И бабушка, и Си помнили, как это было. Эстрид ждала, когда Абель войдет в комнату. Но лишь только она его увидела, лицо ее побледнело и ноги подкосились. Она села.
Не говоря ни слова, Абель приблизился к ней и опустился на колени. Потом ткнулся лицом в ее юбку и оставался в таком положении несколько минут. «Мне жаль», – только и сказал дедушка, когда наконец поднял голову. Тогда им обоим было за пятьдесят.
А в это время в дверях стояла моя темнокожая бабушка с тремя детьми. Вероятно, всю эту историю мне все-таки передала Си. Бабушка не любила разговоров об Эстрид.
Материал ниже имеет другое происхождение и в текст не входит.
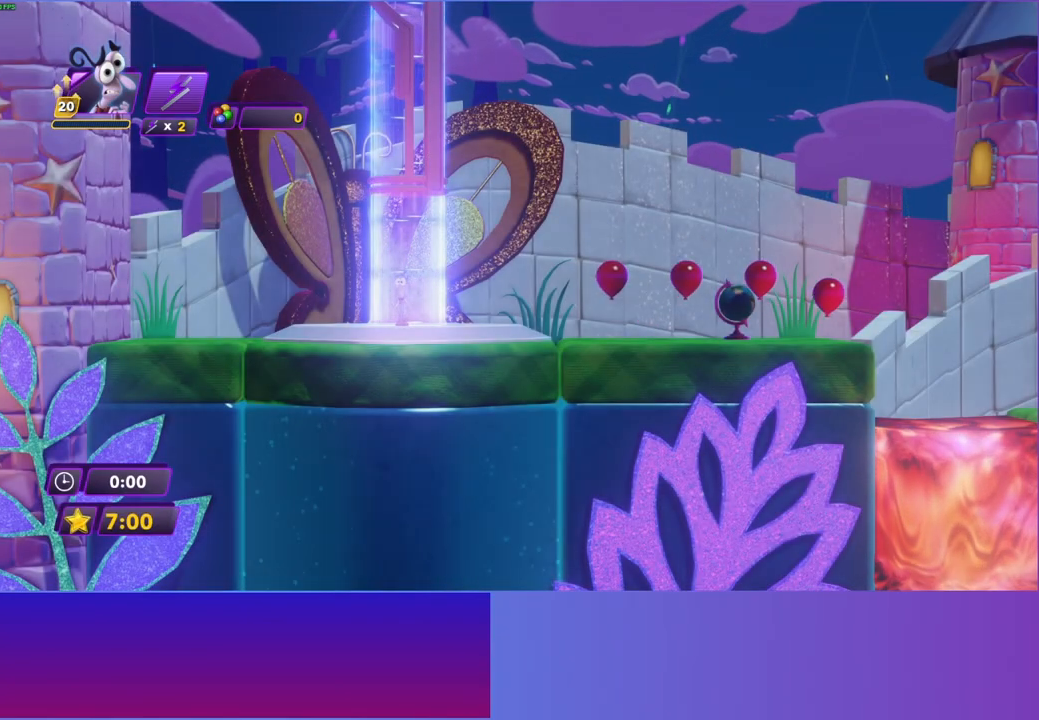
{"buttons": [], "left_stick": "right", "right_stick": "center", "events": [[83, "B", "up"], [183, "B", "down"], [250, "B", "up"], [367, "B", "down"], [433, "B", "up"]]}
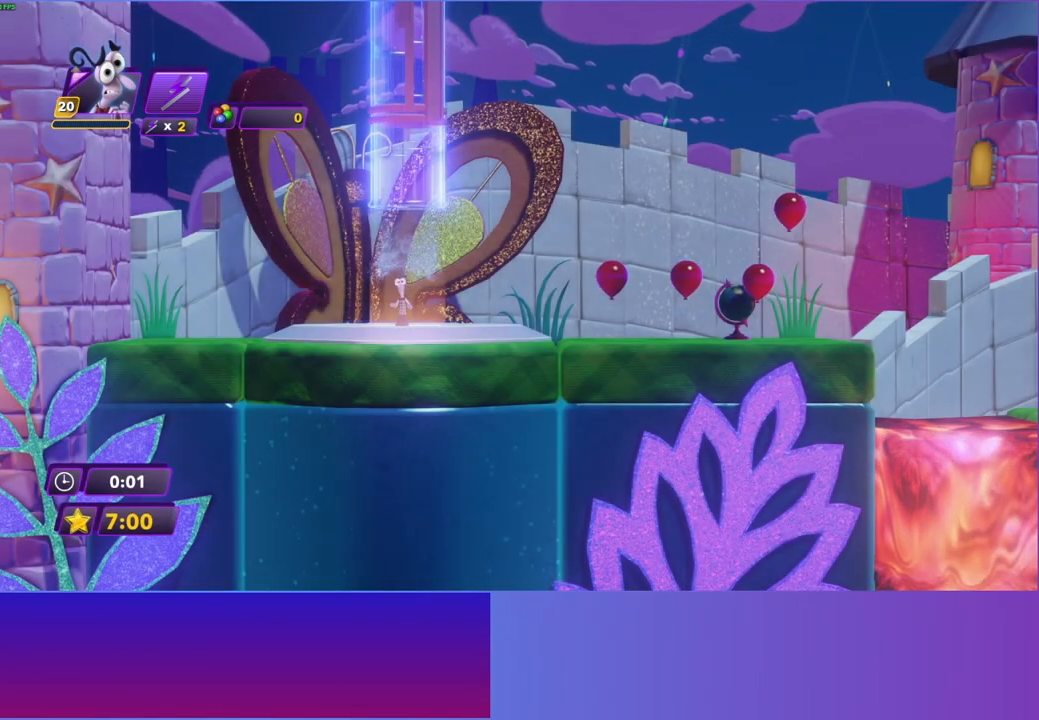
{"buttons": [], "left_stick": "right", "right_stick": "center", "events": [[50, "B", "down"], [117, "B", "up"], [217, "B", "down"], [300, "B", "up"], [417, "B", "down"], [467, "B", "up"]]}
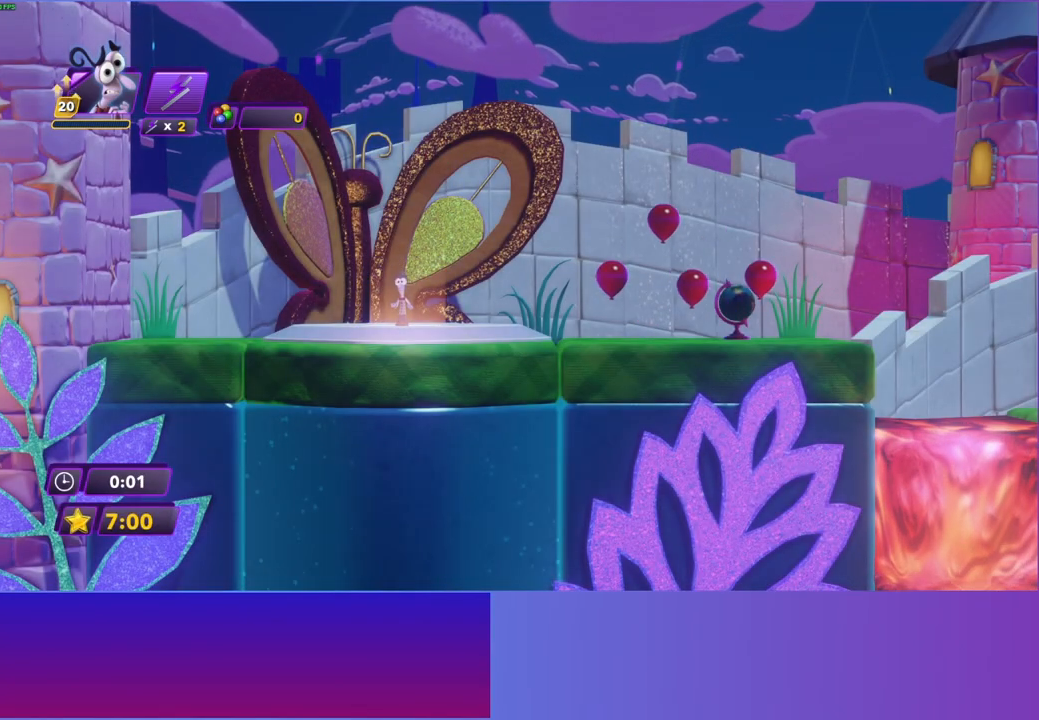
{"buttons": ["B"], "left_stick": "right", "right_stick": "center", "events": [[83, "B", "down"], [167, "B", "up"], [283, "B", "down"], [350, "B", "up"], [450, "B", "down"]]}
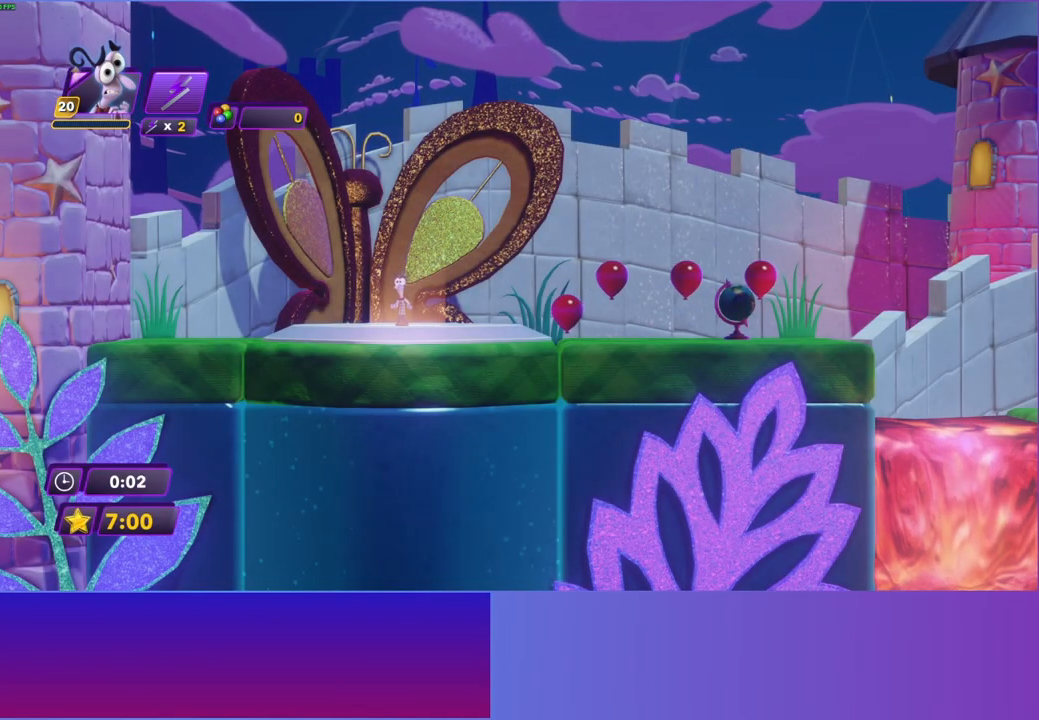
{"buttons": [], "left_stick": "right", "right_stick": "center", "events": [[33, "B", "up"], [167, "B", "down"], [217, "B", "up"]]}
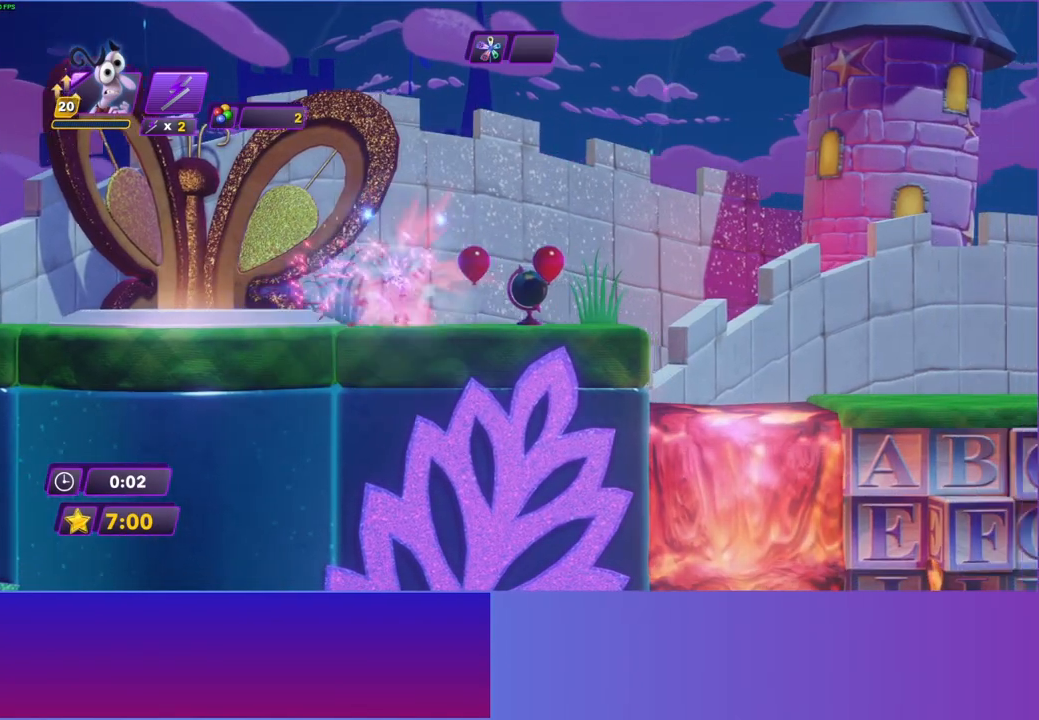
{"buttons": [], "left_stick": "right", "right_stick": "center", "events": []}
Но Эстрид незримо присутствовала в нашей жизни вплоть до того момента, когда дедушка наконец решился продать Эльхольмсвик.
Тот осенний день выдался солнечным, но ветреным. Нам предстояло освободить лодочный домик, где хранился разный хлам. Мы разбирали содержимое ящиков и баулов. Окончательное право решать, что выбросить, а что оставить, предоставлялось бабушке, но ее с нами не было. В тронутой инеем траве грел костер, куда бросали то, что уж точно беречь не стоило.
В одной из старых сумок обнаружилось золотое кольцо. Си взвесила его на ладони.
Когда кольцо оказалось в руке у бабушки, та поднесла его к глазам, подняв лицо к яркому осеннему солнцу. Покрутив кольцо в пальцах, бабушка вернула его Си и пошла прочь. «Это Эстрид», – сказала она.
Бабушке было семьдесят или даже больше, но я помню ее лицо в тот момент. Что потом сталось с кольцом?